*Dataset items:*
━━━━━━━━━━━━━━━━
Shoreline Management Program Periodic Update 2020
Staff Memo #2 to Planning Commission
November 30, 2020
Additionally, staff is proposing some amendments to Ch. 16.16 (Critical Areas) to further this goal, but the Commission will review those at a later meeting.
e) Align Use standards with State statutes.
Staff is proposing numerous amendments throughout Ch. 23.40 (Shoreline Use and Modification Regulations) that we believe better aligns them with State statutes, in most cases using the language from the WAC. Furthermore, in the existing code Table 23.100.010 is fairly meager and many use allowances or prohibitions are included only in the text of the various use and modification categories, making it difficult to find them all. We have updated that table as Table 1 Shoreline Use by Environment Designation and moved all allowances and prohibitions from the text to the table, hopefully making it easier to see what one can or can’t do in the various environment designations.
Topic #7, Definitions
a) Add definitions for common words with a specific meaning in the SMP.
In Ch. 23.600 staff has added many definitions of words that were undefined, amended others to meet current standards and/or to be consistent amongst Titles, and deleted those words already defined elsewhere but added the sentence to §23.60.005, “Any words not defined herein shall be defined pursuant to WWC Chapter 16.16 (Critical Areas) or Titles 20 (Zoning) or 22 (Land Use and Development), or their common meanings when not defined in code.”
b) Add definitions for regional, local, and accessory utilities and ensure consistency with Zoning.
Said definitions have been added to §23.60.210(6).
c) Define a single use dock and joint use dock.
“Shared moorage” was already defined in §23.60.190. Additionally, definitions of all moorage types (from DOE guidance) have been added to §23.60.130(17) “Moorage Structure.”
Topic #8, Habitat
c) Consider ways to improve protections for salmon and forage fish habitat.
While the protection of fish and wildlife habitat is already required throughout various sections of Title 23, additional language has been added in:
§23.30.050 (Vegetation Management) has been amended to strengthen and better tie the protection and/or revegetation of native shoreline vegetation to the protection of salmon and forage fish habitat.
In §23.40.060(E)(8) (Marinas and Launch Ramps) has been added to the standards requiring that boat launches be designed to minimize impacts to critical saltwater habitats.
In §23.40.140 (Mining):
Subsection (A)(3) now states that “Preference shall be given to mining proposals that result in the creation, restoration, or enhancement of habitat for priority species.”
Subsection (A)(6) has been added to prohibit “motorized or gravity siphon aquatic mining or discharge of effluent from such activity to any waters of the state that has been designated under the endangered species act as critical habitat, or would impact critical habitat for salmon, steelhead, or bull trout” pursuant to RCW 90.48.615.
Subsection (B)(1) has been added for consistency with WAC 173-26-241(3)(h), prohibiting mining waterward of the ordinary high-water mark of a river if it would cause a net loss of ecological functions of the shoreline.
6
━━━━━━━━━━━━━━━━
Quote every line of the records above, from the first down to the one holding "c) Define a", exactly as written.

*RESPONSE:*
Shoreline Management Program Periodic Update 2020
Staff Memo #2 to Planning Commission
November 30, 2020
Additionally, staff is proposing some amendments to Ch. 16.16 (Critical Areas) to further this goal, but the Commission will review those at a later meeting.
e) Align Use standards with State statutes.
Staff is proposing numerous amendments throughout Ch. 23.40 (Shoreline Use and Modification Regulations) that we believe better aligns them with State statutes, in most cases using the language from the WAC. Furthermore, in the existing code Table 23.100.010 is fairly meager and many use allowances or prohibitions are included only in the text of the various use and modification categories, making it difficult to find them all. We have updated that table as Table 1 Shoreline Use by Environment Designation and moved all allowances and prohibitions from the text to the table, hopefully making it easier to see what one can or can’t do in the various environment designations.
Topic #7, Definitions
a) Add definitions for common words with a specific meaning in the SMP.
In Ch. 23.600 staff has added many definitions of words that were undefined, amended others to meet current standards and/or to be consistent amongst Titles, and deleted those words already defined elsewhere but added the sentence to §23.60.005, “Any words not defined herein shall be defined pursuant to WWC Chapter 16.16 (Critical Areas) or Titles 20 (Zoning) or 22 (Land Use and Development), or their common meanings when not defined in code.”
b) Add definitions for regional, local, and accessory utilities and ensure consistency with Zoning.
Said definitions have been added to §23.60.210(6).
c) Define a single use dock and joint use dock.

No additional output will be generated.